Top of INPUT RECORDS

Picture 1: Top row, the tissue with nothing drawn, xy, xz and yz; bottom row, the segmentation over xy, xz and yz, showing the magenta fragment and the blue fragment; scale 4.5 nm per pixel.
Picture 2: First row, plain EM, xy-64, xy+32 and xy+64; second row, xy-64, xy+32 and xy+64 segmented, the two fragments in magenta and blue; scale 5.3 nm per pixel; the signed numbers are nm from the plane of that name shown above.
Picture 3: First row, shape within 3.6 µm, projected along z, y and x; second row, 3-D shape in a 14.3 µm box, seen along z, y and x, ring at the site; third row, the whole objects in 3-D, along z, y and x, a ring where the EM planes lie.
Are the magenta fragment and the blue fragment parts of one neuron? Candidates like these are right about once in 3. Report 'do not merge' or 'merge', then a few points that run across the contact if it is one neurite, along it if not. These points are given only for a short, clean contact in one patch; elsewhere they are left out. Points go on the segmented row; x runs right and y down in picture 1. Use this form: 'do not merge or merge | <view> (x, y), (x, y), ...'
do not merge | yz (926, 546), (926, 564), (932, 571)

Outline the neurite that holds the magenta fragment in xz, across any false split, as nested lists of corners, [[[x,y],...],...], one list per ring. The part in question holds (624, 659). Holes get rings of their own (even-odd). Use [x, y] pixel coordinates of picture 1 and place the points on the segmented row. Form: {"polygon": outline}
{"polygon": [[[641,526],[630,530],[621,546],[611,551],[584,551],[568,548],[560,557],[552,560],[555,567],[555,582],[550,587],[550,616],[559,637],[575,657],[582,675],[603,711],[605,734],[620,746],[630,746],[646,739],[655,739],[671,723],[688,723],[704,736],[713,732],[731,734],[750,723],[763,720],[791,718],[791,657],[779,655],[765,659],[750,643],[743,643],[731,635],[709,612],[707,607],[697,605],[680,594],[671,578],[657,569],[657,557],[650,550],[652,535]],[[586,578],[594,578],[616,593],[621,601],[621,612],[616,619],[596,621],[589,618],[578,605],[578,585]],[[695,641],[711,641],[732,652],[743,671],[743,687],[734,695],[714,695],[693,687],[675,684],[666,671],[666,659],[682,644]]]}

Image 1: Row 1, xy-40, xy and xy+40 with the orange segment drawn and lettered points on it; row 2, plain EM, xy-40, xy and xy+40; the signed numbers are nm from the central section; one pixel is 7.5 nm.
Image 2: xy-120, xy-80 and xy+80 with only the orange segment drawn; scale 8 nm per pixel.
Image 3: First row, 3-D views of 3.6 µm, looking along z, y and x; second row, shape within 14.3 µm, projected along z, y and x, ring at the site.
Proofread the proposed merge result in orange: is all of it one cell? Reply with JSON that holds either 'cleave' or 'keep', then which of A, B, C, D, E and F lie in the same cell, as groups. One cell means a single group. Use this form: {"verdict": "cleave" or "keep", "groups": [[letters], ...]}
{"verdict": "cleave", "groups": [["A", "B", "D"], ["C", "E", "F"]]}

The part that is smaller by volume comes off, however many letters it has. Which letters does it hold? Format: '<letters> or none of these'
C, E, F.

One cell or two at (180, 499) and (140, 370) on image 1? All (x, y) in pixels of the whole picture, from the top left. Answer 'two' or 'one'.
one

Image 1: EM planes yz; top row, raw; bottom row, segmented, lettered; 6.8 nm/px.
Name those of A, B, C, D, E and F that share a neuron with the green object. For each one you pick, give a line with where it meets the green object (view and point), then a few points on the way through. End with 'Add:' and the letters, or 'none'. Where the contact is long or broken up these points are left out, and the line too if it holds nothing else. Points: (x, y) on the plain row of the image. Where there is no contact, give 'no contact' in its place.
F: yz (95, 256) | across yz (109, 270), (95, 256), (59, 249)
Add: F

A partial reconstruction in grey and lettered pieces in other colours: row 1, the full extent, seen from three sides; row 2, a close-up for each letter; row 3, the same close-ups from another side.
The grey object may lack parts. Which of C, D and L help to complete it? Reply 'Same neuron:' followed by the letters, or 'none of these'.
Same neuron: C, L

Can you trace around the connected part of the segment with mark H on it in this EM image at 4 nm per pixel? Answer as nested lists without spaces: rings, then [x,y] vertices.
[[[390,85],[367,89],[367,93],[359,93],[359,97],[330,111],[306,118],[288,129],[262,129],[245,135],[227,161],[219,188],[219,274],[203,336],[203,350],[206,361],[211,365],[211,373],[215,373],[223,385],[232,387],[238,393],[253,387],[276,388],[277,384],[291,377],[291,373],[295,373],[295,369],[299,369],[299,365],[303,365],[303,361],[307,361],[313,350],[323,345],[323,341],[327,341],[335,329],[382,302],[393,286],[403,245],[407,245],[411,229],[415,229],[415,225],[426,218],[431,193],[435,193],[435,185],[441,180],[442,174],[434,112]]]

Bottom of INPUT RECORDS

WHAT IS REQUIRED → Could you give the records again, exactly as they appear?

RESULT OF THE TASK →
Picture 1: Top row, the tissue with nothing drawn, xy, xz and yz; bottom row, the segmentation over xy, xz and yz, showing the magenta fragment and the blue fragment; scale 4.5 nm per pixel.
Picture 2: First row, plain EM, xy-64, xy+32 and xy+64; second row, xy-64, xy+32 and xy+64 segmented, the two fragments in magenta and blue; scale 5.3 nm per pixel; the signed numbers are nm from the plane of that name shown above.
Picture 3: First row, shape within 3.6 µm, projected along z, y and x; second row, 3-D shape in a 14.3 µm box, seen along z, y and x, ring at the site; third row, the whole objects in 3-D, along z, y and x, a ring where the EM planes lie.
Are the magenta fragment and the blue fragment parts of one neuron? Candidates like these are right about once in 3. Report 'do not merge' or 'merge', then a few points that run across the contact if it is one neurite, along it if not. These points are given only for a short, clean contact in one patch; elsewhere they are left out. Points go on the segmented row; x runs right and y down in picture 1. Use this form: 'do not merge or merge | <view> (x, y), (x, y), ...'
do not merge | yz (926, 546), (926, 564), (932, 571)

Outline the neurite that holds the magenta fragment in xz, across any false split, as nested lists of corners, [[[x,y],...],...], one list per ring. The part in question holds (624, 659). Holes get rings of their own (even-odd). Use [x, y] pixel coordinates of picture 1 and place the points on the segmented row. Form: {"polygon": outline}
{"polygon": [[[641,526],[630,530],[621,546],[611,551],[584,551],[568,548],[560,557],[552,560],[555,567],[555,582],[550,587],[550,616],[559,637],[575,657],[582,675],[603,711],[605,734],[620,746],[630,746],[646,739],[655,739],[671,723],[688,723],[704,736],[713,732],[731,734],[750,723],[763,720],[791,718],[791,657],[779,655],[765,659],[750,643],[743,643],[731,635],[709,612],[707,607],[697,605],[680,594],[671,578],[657,569],[657,557],[650,550],[652,535]],[[586,578],[594,578],[616,593],[621,601],[621,612],[616,619],[596,621],[589,618],[578,605],[578,585]],[[695,641],[711,641],[732,652],[743,671],[743,687],[734,695],[714,695],[693,687],[675,684],[666,671],[666,659],[682,644]]]}

Image 1: Row 1, xy-40, xy and xy+40 with the orange segment drawn and lettered points on it; row 2, plain EM, xy-40, xy and xy+40; the signed numbers are nm from the central section; one pixel is 7.5 nm.
Image 2: xy-120, xy-80 and xy+80 with only the orange segment drawn; scale 8 nm per pixel.
Image 3: First row, 3-D views of 3.6 µm, looking along z, y and x; second row, shape within 14.3 µm, projected along z, y and x, ring at the site.
Proofread the proposed merge result in orange: is all of it one cell? Reply with JSON that holds either 'cleave' or 'keep', then which of A, B, C, D, E and F lie in the same cell, as groups. One cell means a single group. Use this form: {"verdict": "cleave" or "keep", "groups": [[letters], ...]}
{"verdict": "cleave", "groups": [["A", "B", "D"], ["C", "E", "F"]]}

The part that is smaller by volume comes off, however many letters it has. Which letters does it hold? Format: '<letters> or none of these'
C, E, F.

One cell or two at (180, 499) and (140, 370) on image 1? All (x, y) in pixels of the whole picture, from the top left. Answer 'two' or 'one'.
one

Image 1: EM planes yz; top row, raw; bottom row, segmented, lettered; 6.8 nm/px.
Name those of A, B, C, D, E and F that share a neuron with the green object. For each one you pick, give a line with where it meets the green object (view and point), then a few points on the way through. End with 'Add:' and the letters, or 'none'. Where the contact is long or broken up these points are left out, and the line too if it holds nothing else. Points: (x, y) on the plain row of the image. Where there is no contact, give 'no contact' in its place.
F: yz (95, 256) | across yz (109, 270), (95, 256), (59, 249)
Add: F

A partial reconstruction in grey and lettered pieces in other colours: row 1, the full extent, seen from three sides; row 2, a close-up for each letter; row 3, the same close-ups from another side.
The grey object may lack parts. Which of C, D and L help to complete it? Reply 'Same neuron:' followed by the letters, or 'none of these'.
Same neuron: C, L

Can you trace around the connected part of the segment with mark H on it in this EM image at 4 nm per pixel? Answer as nested lists without spaces: rings, then [x,y] vertices.
[[[390,85],[367,89],[367,93],[359,93],[359,97],[330,111],[306,118],[288,129],[262,129],[245,135],[227,161],[219,188],[219,274],[203,336],[203,350],[206,361],[211,365],[211,373],[215,373],[223,385],[232,387],[238,393],[253,387],[276,388],[277,384],[291,377],[291,373],[295,373],[295,369],[299,369],[299,365],[303,365],[303,361],[307,361],[313,350],[323,345],[323,341],[327,341],[335,329],[382,302],[393,286],[403,245],[407,245],[411,229],[415,229],[415,225],[426,218],[431,193],[435,193],[435,185],[441,180],[442,174],[434,112]]]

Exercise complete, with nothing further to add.